ECLI:NL:RVS:2021:1568

Raad van State

Datum uitspraak
19 juli 2021
Publicatiedatum
19 juli 2021
Zaaknummer
202100322/1/V2
Instantie
Raad van State
Type
Uitspraak
Procedures
  • Hoger beroep
Rechters
Vindplaatsen
  • Rechtspraak.nl
AI samenvatting door LexboostAutomatisch gegenereerd

Beoordeling van het verblijfsrecht van een vreemdeling als gemeenschapsonderdaan in Nederland na beëindiging van arbeid

In deze zaak heeft de Afdeling bestuursrechtspraak van de Raad van State op 19 juli 2021 uitspraak gedaan in het hoger beroep van de staatssecretaris van Justitie en Veiligheid tegen een eerdere uitspraak van de rechtbank Den Haag. De zaak betreft de vreemdeling, die de Spaanse nationaliteit heeft en sinds 2 februari 2015 in Nederland verblijft. De staatssecretaris had op 16 oktober 2017 vastgesteld dat de vreemdeling geen verblijfsrecht meer had als gemeenschapsonderdaan, omdat zij niet meer voldeed aan de voorwaarden voor verblijf als economisch niet-actieve Unieburger. De vreemdeling had echter betoogd dat zij een afgeleid verblijfsrecht had op basis van artikel 10 van Verordening 492/2011, omdat haar kinderen recht hebben op toegang tot het Nederlandse onderwijs.

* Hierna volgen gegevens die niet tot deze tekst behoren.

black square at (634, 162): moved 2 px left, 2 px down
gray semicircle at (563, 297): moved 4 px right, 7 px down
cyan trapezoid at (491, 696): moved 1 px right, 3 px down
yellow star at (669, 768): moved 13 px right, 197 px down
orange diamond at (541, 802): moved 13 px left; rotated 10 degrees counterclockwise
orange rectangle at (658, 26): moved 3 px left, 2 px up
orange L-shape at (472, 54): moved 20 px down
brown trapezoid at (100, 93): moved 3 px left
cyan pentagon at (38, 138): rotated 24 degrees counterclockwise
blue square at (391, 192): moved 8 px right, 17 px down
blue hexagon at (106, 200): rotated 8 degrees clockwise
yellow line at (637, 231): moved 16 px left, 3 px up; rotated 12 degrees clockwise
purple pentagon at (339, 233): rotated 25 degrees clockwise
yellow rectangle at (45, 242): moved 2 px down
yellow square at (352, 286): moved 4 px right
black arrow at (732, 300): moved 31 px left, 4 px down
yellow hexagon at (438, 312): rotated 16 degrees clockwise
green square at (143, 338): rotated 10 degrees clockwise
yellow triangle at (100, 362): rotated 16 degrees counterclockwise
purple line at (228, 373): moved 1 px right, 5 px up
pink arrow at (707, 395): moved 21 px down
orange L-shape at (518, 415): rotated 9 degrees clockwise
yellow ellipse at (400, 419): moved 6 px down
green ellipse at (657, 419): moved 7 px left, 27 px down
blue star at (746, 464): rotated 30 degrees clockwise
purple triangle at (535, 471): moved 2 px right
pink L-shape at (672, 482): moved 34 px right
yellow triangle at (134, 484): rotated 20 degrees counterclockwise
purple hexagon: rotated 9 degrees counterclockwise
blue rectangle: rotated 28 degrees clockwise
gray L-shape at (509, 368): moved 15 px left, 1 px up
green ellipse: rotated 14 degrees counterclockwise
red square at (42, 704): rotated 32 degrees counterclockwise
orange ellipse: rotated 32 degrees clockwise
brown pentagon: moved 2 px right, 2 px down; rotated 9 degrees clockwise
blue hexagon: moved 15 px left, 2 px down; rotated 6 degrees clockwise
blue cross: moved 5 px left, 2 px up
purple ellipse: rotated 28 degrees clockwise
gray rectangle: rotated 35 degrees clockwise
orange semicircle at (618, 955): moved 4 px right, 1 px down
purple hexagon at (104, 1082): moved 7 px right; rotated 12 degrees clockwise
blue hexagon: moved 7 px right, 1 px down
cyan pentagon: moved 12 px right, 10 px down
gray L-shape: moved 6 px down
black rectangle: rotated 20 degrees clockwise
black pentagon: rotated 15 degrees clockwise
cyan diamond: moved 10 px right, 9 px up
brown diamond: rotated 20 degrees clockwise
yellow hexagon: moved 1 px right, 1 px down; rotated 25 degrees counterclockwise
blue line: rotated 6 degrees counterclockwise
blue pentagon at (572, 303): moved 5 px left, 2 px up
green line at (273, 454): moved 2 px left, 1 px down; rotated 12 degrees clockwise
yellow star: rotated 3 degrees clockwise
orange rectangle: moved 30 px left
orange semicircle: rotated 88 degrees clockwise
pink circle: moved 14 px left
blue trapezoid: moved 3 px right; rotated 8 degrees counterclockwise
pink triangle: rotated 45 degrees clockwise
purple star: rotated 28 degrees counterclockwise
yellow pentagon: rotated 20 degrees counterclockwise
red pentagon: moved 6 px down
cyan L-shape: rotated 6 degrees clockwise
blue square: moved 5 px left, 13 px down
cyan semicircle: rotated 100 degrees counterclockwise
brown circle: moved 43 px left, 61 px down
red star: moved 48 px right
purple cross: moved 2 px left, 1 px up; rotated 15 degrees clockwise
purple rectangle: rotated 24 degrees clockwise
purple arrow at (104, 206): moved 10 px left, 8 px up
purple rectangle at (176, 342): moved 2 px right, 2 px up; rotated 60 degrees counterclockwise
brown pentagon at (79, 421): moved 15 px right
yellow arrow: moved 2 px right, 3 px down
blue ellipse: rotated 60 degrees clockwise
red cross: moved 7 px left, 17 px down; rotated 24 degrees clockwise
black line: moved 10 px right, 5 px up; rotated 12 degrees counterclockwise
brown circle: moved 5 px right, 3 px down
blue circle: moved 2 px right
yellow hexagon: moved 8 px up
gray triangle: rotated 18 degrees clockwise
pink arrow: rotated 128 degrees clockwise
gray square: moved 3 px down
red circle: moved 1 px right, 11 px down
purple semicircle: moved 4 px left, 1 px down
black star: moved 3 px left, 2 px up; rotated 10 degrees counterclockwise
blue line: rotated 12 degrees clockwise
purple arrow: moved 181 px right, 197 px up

De rechtbank had in een eerdere uitspraak op 21 december 2020 het besluit van de staatssecretaris vernietigd en geoordeeld dat de vreemdeling wel degelijk recht had op verblijfsrecht. De staatssecretaris ging in hoger beroep en voerde aan dat de rechtbank niet had onderkend dat alleen iemand die gedurende een bepaalde tijd reële en daadwerkelijke arbeid heeft verricht, als werknemer kan worden aangemerkt. De Raad van State oordeelde echter dat de staatssecretaris ten onrechte een voorwaarde stelde dat de vreemdeling drie maanden ononderbroken in Nederland moest hebben gewerkt om rechten te ontlenen aan artikel 10 van de verordening. De Raad bevestigde de uitspraak van de rechtbank en oordeelde dat de staatssecretaris de proceskosten moest vergoeden.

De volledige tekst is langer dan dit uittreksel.